Segment Start: SUPPLIED RECORDS
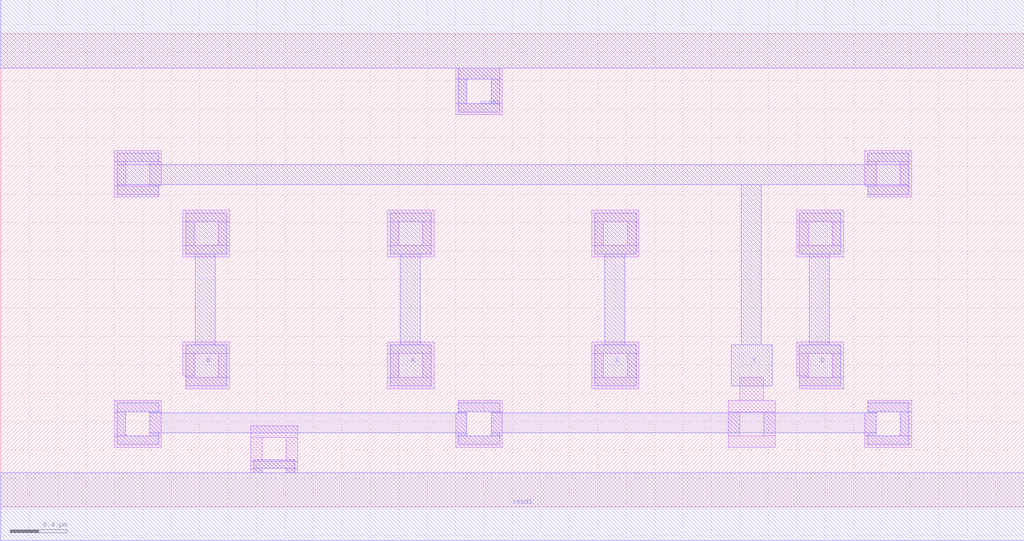
<source format=lef>
VERSION 5.7 ;
  NOWIREEXTENSIONATPIN ON ;
  DIVIDERCHAR "/" ;
  BUSBITCHARS "[]" ;
MACRO OAI22X1
  CLASS CORE ;
  FOREIGN OAI22X1 ;
  ORIGIN 0.000 0.000 ;
  SIZE 7.200 BY 3.330 ;
  SYMMETRY X Y R90 ;
  SITE unit ;
  PIN vccd1
    DIRECTION INOUT ;
    USE POWER ;
    SHAPE ABUTMENT ;
    PORT
      LAYER met1 ;
        RECT 0.000 3.090 7.200 3.570 ;
        RECT 3.220 3.010 3.510 3.090 ;
        RECT 3.220 2.840 3.280 3.010 ;
        RECT 3.450 2.840 3.510 3.010 ;
        RECT 3.220 2.780 3.510 2.840 ;
    END
  END vccd1
  PIN vssd1
    DIRECTION INOUT ;
    USE GROUND ;
    SHAPE ABUTMENT ;
    PORT
      LAYER met1 ;
        RECT 1.780 0.270 2.070 0.330 ;
        RECT 1.780 0.240 1.840 0.270 ;
        RECT 2.010 0.240 2.070 0.270 ;
        RECT 0.000 -0.240 7.200 0.240 ;
    END
  END vssd1
  PIN Y
    DIRECTION INOUT ;
    USE SIGNAL ;
    SHAPE ABUTMENT ;
    PORT
      LAYER met1 ;
        RECT 0.820 2.410 1.110 2.490 ;
        RECT 6.100 2.410 6.390 2.490 ;
        RECT 0.820 2.270 6.390 2.410 ;
        RECT 0.820 2.200 1.110 2.270 ;
        RECT 5.210 1.140 5.350 2.270 ;
        RECT 6.100 2.200 6.390 2.270 ;
        RECT 5.140 0.850 5.430 1.140 ;
    END
  END Y
  PIN B
    DIRECTION INOUT ;
    USE SIGNAL ;
    SHAPE ABUTMENT ;
    PORT
      LAYER met1 ;
        RECT 1.300 1.780 1.590 2.070 ;
        RECT 1.370 1.140 1.510 1.780 ;
        RECT 1.300 0.850 1.590 1.140 ;
    END
  END B
  PIN C
    DIRECTION INOUT ;
    USE SIGNAL ;
    SHAPE ABUTMENT ;
    PORT
      LAYER met1 ;
        RECT 4.180 1.780 4.470 2.070 ;
        RECT 4.250 1.140 4.390 1.780 ;
        RECT 4.180 0.850 4.470 1.140 ;
    END
  END C
  PIN D
    DIRECTION INOUT ;
    USE SIGNAL ;
    SHAPE ABUTMENT ;
    PORT
      LAYER met1 ;
        RECT 5.620 1.780 5.910 2.070 ;
        RECT 5.690 1.140 5.830 1.780 ;
        RECT 5.620 0.850 5.910 1.140 ;
    END
  END D
  PIN A
    DIRECTION INOUT ;
    USE SIGNAL ;
    SHAPE ABUTMENT ;
    PORT
      LAYER met1 ;
        RECT 2.740 1.780 3.030 2.070 ;
        RECT 2.810 1.140 2.950 1.780 ;
        RECT 2.740 0.850 3.030 1.140 ;
    END
  END A
  OBS
      LAYER li1 ;
        RECT 3.200 3.010 3.530 3.090 ;
        RECT 3.200 2.840 3.280 3.010 ;
        RECT 3.450 2.840 3.530 3.010 ;
        RECT 3.200 2.760 3.530 2.840 ;
        RECT 0.800 2.430 1.130 2.510 ;
        RECT 0.800 2.260 0.880 2.430 ;
        RECT 1.050 2.260 1.130 2.430 ;
        RECT 6.080 2.430 6.410 2.510 ;
        RECT 6.080 2.260 6.160 2.430 ;
        RECT 6.330 2.260 6.410 2.430 ;
        RECT 0.800 2.180 1.110 2.260 ;
        RECT 6.100 2.180 6.410 2.260 ;
        RECT 1.280 2.010 1.610 2.090 ;
        RECT 1.280 1.840 1.360 2.010 ;
        RECT 1.530 1.840 1.610 2.010 ;
        RECT 1.280 1.760 1.610 1.840 ;
        RECT 2.720 2.010 3.050 2.090 ;
        RECT 2.720 1.840 2.800 2.010 ;
        RECT 2.970 1.840 3.050 2.010 ;
        RECT 2.720 1.760 3.050 1.840 ;
        RECT 4.160 2.010 4.490 2.090 ;
        RECT 4.160 1.840 4.240 2.010 ;
        RECT 4.410 1.840 4.490 2.010 ;
        RECT 4.160 1.760 4.490 1.840 ;
        RECT 5.600 2.010 5.930 2.090 ;
        RECT 5.600 1.840 5.680 2.010 ;
        RECT 5.850 1.840 5.930 2.010 ;
        RECT 5.600 1.760 5.930 1.840 ;
        RECT 1.280 1.080 1.610 1.160 ;
        RECT 1.280 0.920 1.360 1.080 ;
        RECT 1.300 0.910 1.360 0.920 ;
        RECT 1.530 0.910 1.610 1.080 ;
        RECT 1.300 0.830 1.610 0.910 ;
        RECT 2.720 1.080 3.050 1.160 ;
        RECT 2.720 0.910 2.800 1.080 ;
        RECT 2.970 0.910 3.050 1.080 ;
        RECT 2.720 0.830 3.050 0.910 ;
        RECT 4.160 1.080 4.490 1.160 ;
        RECT 4.160 0.910 4.240 1.080 ;
        RECT 4.410 0.910 4.490 1.080 ;
        RECT 5.600 1.080 5.930 1.160 ;
        RECT 5.600 0.920 5.680 1.080 ;
        RECT 5.620 0.910 5.680 0.920 ;
        RECT 5.850 0.910 5.930 1.080 ;
        RECT 4.160 0.830 4.490 0.910 ;
        RECT 5.200 0.750 5.370 0.910 ;
        RECT 5.620 0.830 5.930 0.910 ;
        RECT 0.800 0.670 1.130 0.750 ;
        RECT 0.800 0.500 0.880 0.670 ;
        RECT 1.050 0.500 1.130 0.670 ;
        RECT 3.220 0.670 3.530 0.750 ;
        RECT 3.220 0.660 3.280 0.670 ;
        RECT 0.800 0.420 1.130 0.500 ;
        RECT 1.760 0.490 2.090 0.570 ;
        RECT 1.760 0.320 1.840 0.490 ;
        RECT 2.010 0.320 2.090 0.490 ;
        RECT 3.200 0.500 3.280 0.660 ;
        RECT 3.450 0.500 3.530 0.670 ;
        RECT 3.200 0.420 3.530 0.500 ;
        RECT 5.120 0.670 5.450 0.750 ;
        RECT 5.120 0.500 5.200 0.670 ;
        RECT 5.370 0.500 5.450 0.670 ;
        RECT 6.100 0.670 6.410 0.750 ;
        RECT 6.100 0.660 6.160 0.670 ;
        RECT 5.120 0.420 5.450 0.500 ;
        RECT 6.080 0.500 6.160 0.660 ;
        RECT 6.330 0.500 6.410 0.670 ;
        RECT 6.080 0.420 6.410 0.500 ;
        RECT 1.760 0.270 2.090 0.320 ;
        RECT 1.760 0.240 1.840 0.270 ;
        RECT 2.010 0.240 2.090 0.270 ;
      LAYER met1 ;
        RECT 0.820 0.670 1.110 0.730 ;
        RECT 0.820 0.500 0.880 0.670 ;
        RECT 1.050 0.660 1.110 0.670 ;
        RECT 3.220 0.670 3.510 0.730 ;
        RECT 3.220 0.660 3.280 0.670 ;
        RECT 1.050 0.520 3.280 0.660 ;
        RECT 1.050 0.500 1.110 0.520 ;
        RECT 0.820 0.440 1.110 0.500 ;
        RECT 3.220 0.500 3.280 0.520 ;
        RECT 3.450 0.660 3.510 0.670 ;
        RECT 6.100 0.670 6.390 0.730 ;
        RECT 6.100 0.660 6.160 0.670 ;
        RECT 3.450 0.520 6.160 0.660 ;
        RECT 3.450 0.500 3.510 0.520 ;
        RECT 3.220 0.440 3.510 0.500 ;
        RECT 6.100 0.500 6.160 0.520 ;
        RECT 6.330 0.500 6.390 0.670 ;
        RECT 6.100 0.440 6.390 0.500 ;
  END
END OAI22X1
END LIBRARY


</source>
Segment End: SUPPLIED RECORDS
**WHAT IS NEEDED:**
Find the line with "RECT 0.820 0.500 0.880 0.670 ;". Transcribe it and every line after it exactly, through the end of the records above, and nothing else.

**WRITTEN SOLUTION:**
        RECT 0.820 0.500 0.880 0.670 ;
        RECT 1.050 0.660 1.110 0.670 ;
        RECT 3.220 0.670 3.510 0.730 ;
        RECT 3.220 0.660 3.280 0.670 ;
        RECT 1.050 0.520 3.280 0.660 ;
        RECT 1.050 0.500 1.110 0.520 ;
        RECT 0.820 0.440 1.110 0.500 ;
        RECT 3.220 0.500 3.280 0.520 ;
        RECT 3.450 0.660 3.510 0.670 ;
        RECT 6.100 0.670 6.390 0.730 ;
        RECT 6.100 0.660 6.160 0.670 ;
        RECT 3.450 0.520 6.160 0.660 ;
        RECT 3.450 0.500 3.510 0.520 ;
        RECT 3.220 0.440 3.510 0.500 ;
        RECT 6.100 0.500 6.160 0.520 ;
        RECT 6.330 0.500 6.390 0.670 ;
        RECT 6.100 0.440 6.390 0.500 ;
  END
END OAI22X1
END LIBRARY


</source>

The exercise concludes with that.